Duty cut could lift India's refined palm oil imports, dent CPO purchases

·2-min read
A farmer prepares to unload oil palm bunches from a tractor trolley in a mill at Dwaraka Tirumala

By Rajendra Jadhav

MUMBAI (Reuters) - India's refined palm oil imports are set to jump in the first quarter of 2022 after New Delhi slashed import taxes on it, making the refined product cheaper for Indian buyers than raw material crude palm oil (CPO).

Higher imports of refined palm oil by India, the world's biggest buyer of vegetable oils, could help producers in Indonesia and Malaysia but hurt refiners in India.

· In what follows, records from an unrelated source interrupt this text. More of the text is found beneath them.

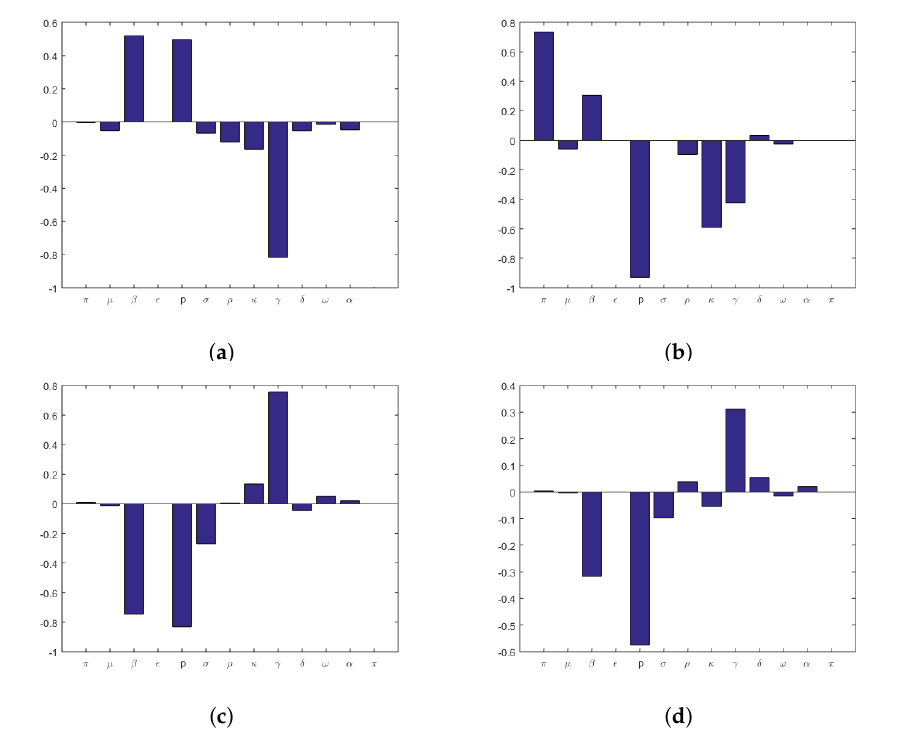
Figure 3. PRCCs for I s during the COVID-19 waves. ( a ) Wave 1. ( b ) Wave 2. ( c ) Wave 3. ( d ) Wave 4. Table 1. Parameter values for COVID-19 waves 1 and 2. While, some of the parameter values were obtained from literature, those with some given intervals were estimated to be between the minimum and maximum values depicted in the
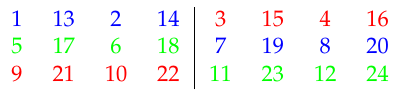
Table 2. Winding Distribution Table for a winding with N = 24, p = 2 and m = 3.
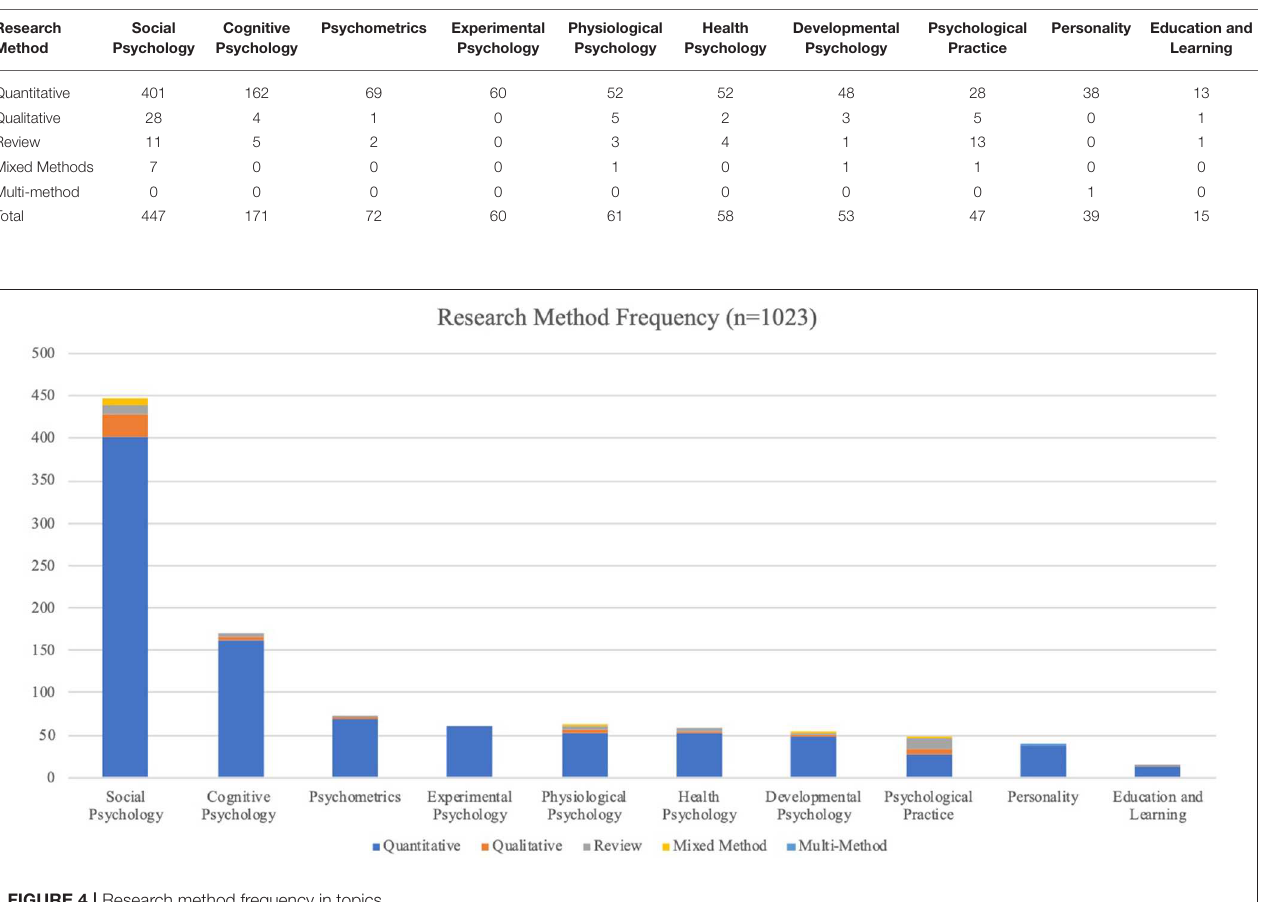
TABLE 2 | Research methods in psychology.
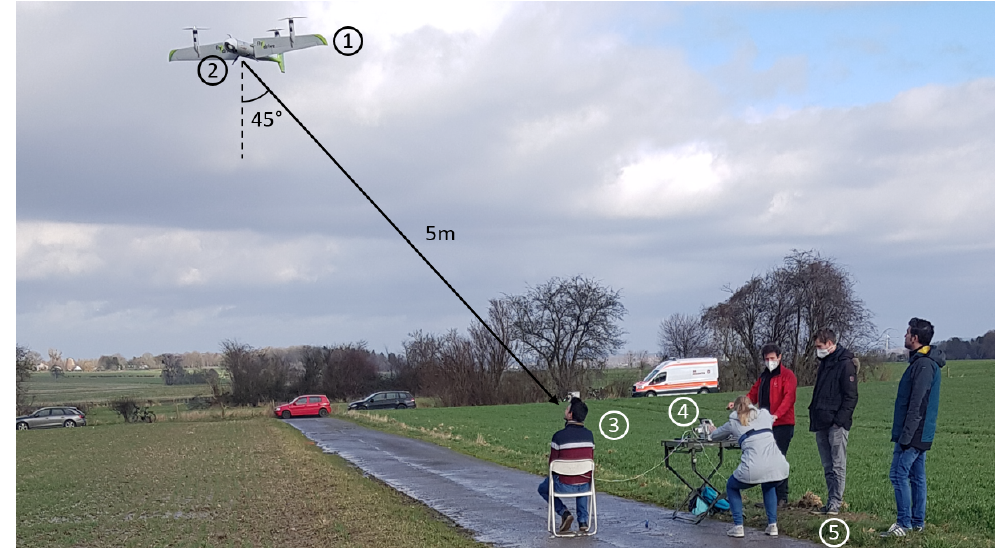
Figure 6. Experimental setup: UAS (1) equipped with gimbal and camera (2) was hovering within a 5 m viewing distance and target engagement angle of 45° of a volunteer subject at a fixed position (3). The reference pleth signal was recorded by a patient monitor and stored on a computer (4). The rest of the respective subject group was preparing for their recordings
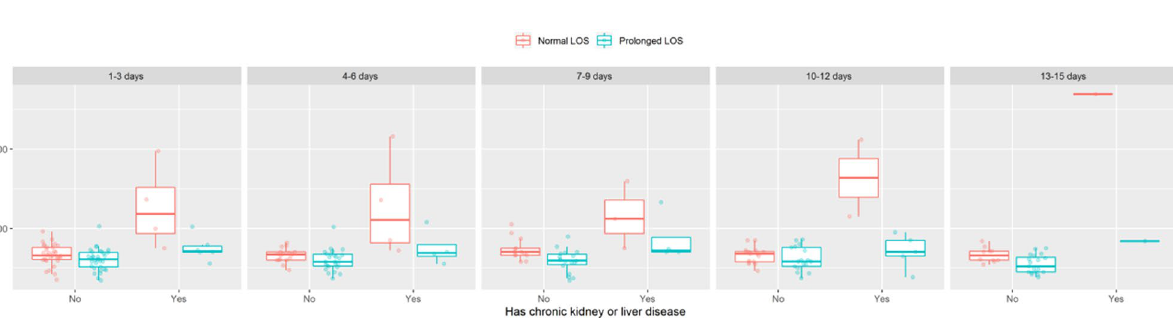
Figure 1. Creatinine level during hospitalization period until 15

New Delhi on Monday slashed the basic import tax on refined, bleached and deodorized (RBD) palm oil to 12.5% from 17.5% until March 2022 and allowed imports until December 2022 to cool near-record prices.

"Duty reduction has made refined palm oil cheaper than CPO. There will be a surge in RBD imports in coming months," said Govindbhai Patel, managing partner at edible oil trading firm GGN Research.

Crude vs refined palm oil prices and imports in India https://fingfx.thomsonreuters.com/gfx/ce/zgpomnowbpd/CrudevsRefPalmOilIndiaDec2021.png

India could import 750,000 tonnes to 800,000 tonnes of refined palm oil in March quarter, more than the 686,340 tonnes it imported in the entire 2020/21 marketing year ended on Oct. 31, said Patel, who has been trading edible oils for nearly five decades.

Indonesia is offering RBD at $50 per tonne discount to CPO since Jakarta raised export levies on CPO to $127 per tonne above those for refined oil, said Sudhakar Desai, president of the Indian Vegetable Oil Producers' Association.

"In short term RBD imports could bring down local prices. But the surge will hit local refining industry in terms of margin and capacity utilization," Desai said.

India traditionally imports around 650,000 tonnes of palm oil every month, mostly in the form of CPO.

The import duty reduction would prompt buyers to replace CPO with RBD in the coming months, said Atul Chaturvedi, president of edible oil trade body the Solvent Extractors Association of India.

"This is contrary to our principle of self-reliance and may harm employment generation and value addition within India," Chaturvedi said.

India, which fulfills more than 70% of its edible oil consumption through imports, has been trying to bring down overseas purchases by promoting local oilseed production.